The best way I can answer her question is to tell her to take baby steps. It’s a slow, learning, process. If you’ve been a caregiver for many years, the role has most likely defined who you are as a person. Once having been a caregiver, expect to naturally gravitate to taking care of others because it is what you know. It feels like a sense of accomplishment each day that you manage to keep your caregiving subject alive.

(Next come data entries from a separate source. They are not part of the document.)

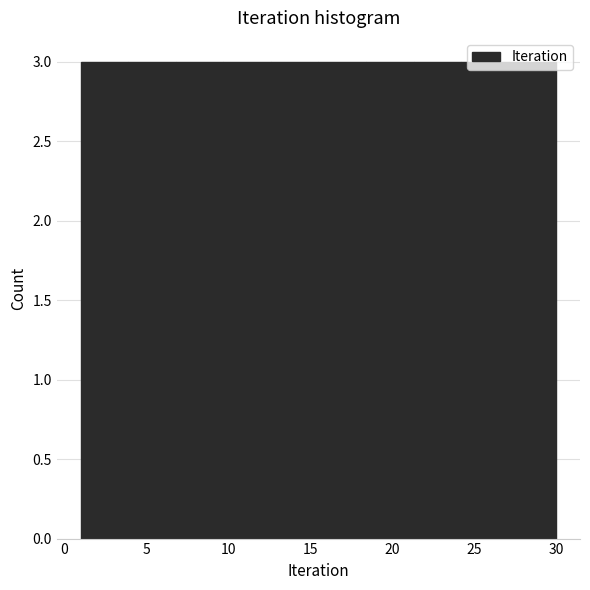

Reading left to right, list every bar in this chart as the range it spans on the x-axis followed by its height. Neither the bar edges nor the heights are printed on the chart, so give them approximately, as read against the axes.

1.0 to 3.9: 3
3.9 to 6.8: 3
6.8 to 9.7: 3
9.7 to 12.6: 3
12.6 to 15.5: 3
15.5 to 18.4: 3
18.4 to 21.3: 3
21.3 to 24.2: 3
24.2 to 27.1: 3
27.1 to 30.0: 3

I remember several times when I would get up in the morning and sneak to the edge of Riley’s door and peak in to see if he was still breathing. I tried not to let him know I was near so I could go have my coffee before commencing my day with him. Each time I would see that he was in fact breathing or that he was awake, I would think to myself “Well… that’s good… I didn’t screw up so bad that my caregiving killed him overnight.” Then I would almost immediately feel this sense of accomplishment because I got him through another day. I was a success for the previous day. The day ahead was always one of uncertainty, so I reveled in temporary success.

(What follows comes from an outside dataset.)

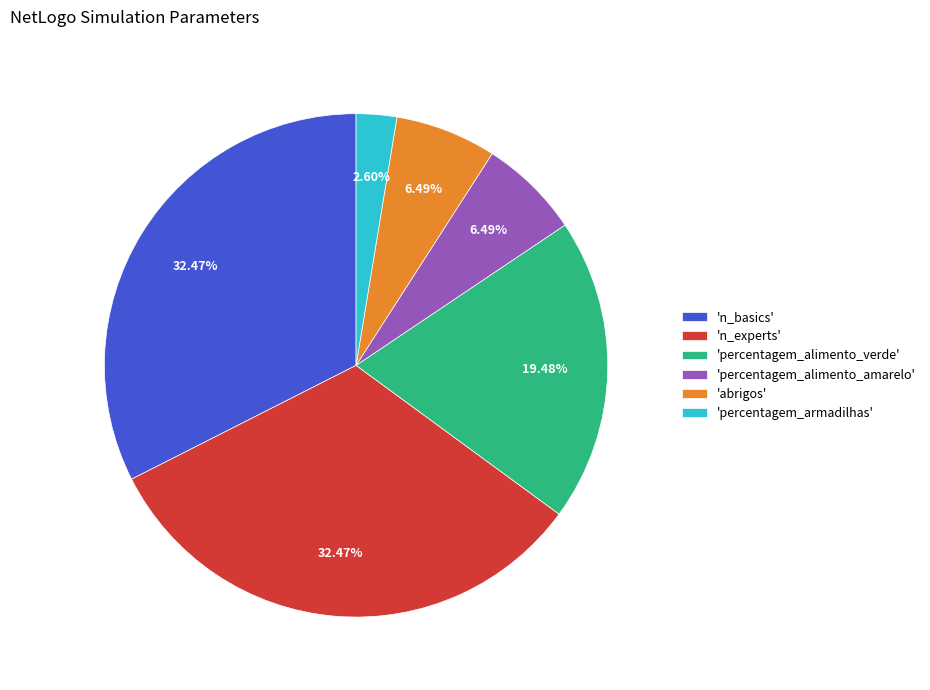

Which slice is the smallest?

'percentagem_armadilhas'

Caregiving also gives us the illusion of being in control. While knowing we can’t control the alcoholic, we can control what we do. When the time comes when the alcoholic is bedridden or can’t physically take care of his/her own body, we step in and control what the alcoholic can’t managed. It’s not being co-dependent, but rather a humanitarian gesture. Gradually that control becomes a way of living our life. Caregiver are defined by the caregiving and gives purpose. When it goes on for very long periods of time, the caregiver will often lose their own identity and the whole purpose in life will be to take care of the alcoholic.

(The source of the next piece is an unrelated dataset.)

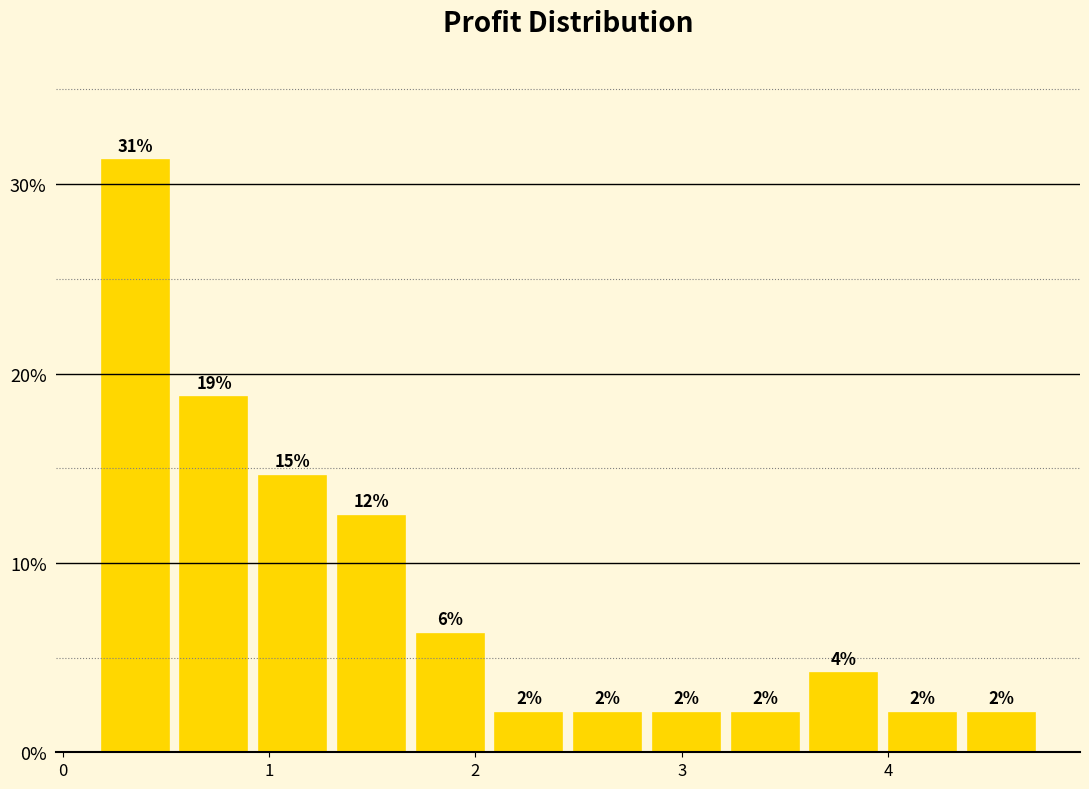

Read against the x-axis, roughly where is the centre of the tallest bar?

0.4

Even if the alcoholic continues to require the services of a caregiver, the caregiver step out of the role and have a life of their own. At first it won’t feel comfortable. There will be feelings of guilt and uneasiness about not focusing on the alcoholic. But with each step, the next step will be easier.
I suggest starting with lunch with a friend, a movie, or shopping for something personal. Take a few hours to yourself doing something that’s only for you. After doing that a few times, move on to a whole day out of the house and away from the alcoholic. Before you know it, you may be going to work or taking a weekend trip. If money is an issue, there are many things that don’t require a lot of cash – the library, a walk at a local park, join a little theater group, or take a class.
There is a website, www.meetup.com, that lists different activities, groups, and other opportunities to meet new people and do new and interesting things. There is something for everyone of all ages. If you’re in doubt about what you want to do, try checking out this site and explore stepping out of the caregiver box.
Now that Riley is gone, I find that I'm often trying to solve other peoples issues in their lives. When a friend tells me of a problem, I have a tendency to try to help them resolve the issue. Sometimes I am successful and other times, well... not so much. It's a hangover from caregiving providing me with a purpose. If I help someone -- anyone -- I have a purpose. I fail to see that I have a purpose without other people. I am my own purpose. My happiness is my purpose. It's hard to shift gears when it's been a way of life.
And so, it has been difficult for me to stop being a caregiver and start being an individual. It’s been nearly two years since Riley’s death and I’m just now starting to think of myself as an individual and not as Riley’s wife and soul support. I just got a part-time job where I’m interacting with people for four hours a day.
This fall I’ll be moving to Florida where I’ll be meeting up with old friends and making new ones. I’m going to ride a motorcycle for the first time in more than 20 years. I’ll learn to shoot a gun. I’m going to a costume festival parade during Halloween. There will be dinner parties. I’ll wear a big floppy hat while I lay on the beach. My cousin will join me for excursions to art galleries and museums. I’m going to zip line over an alligator pond. I’ll sing very off-key karaoke songs. I’m going to laugh. I won’t worry about what time I get home, if I get home at all, after a night out. I’m going to live my life.
A very special person said to me, “Your husband is dead. You’ve been responsible your entire life. It’s time to be irresponsible. Drink the drink, take the trip. It’s your time.”
I’ve been taking baby steps and now I want to leap forward into a new me which is really a version of the “me” from before Riley.
Take a chance. Take a step. Eat the cake and live your life.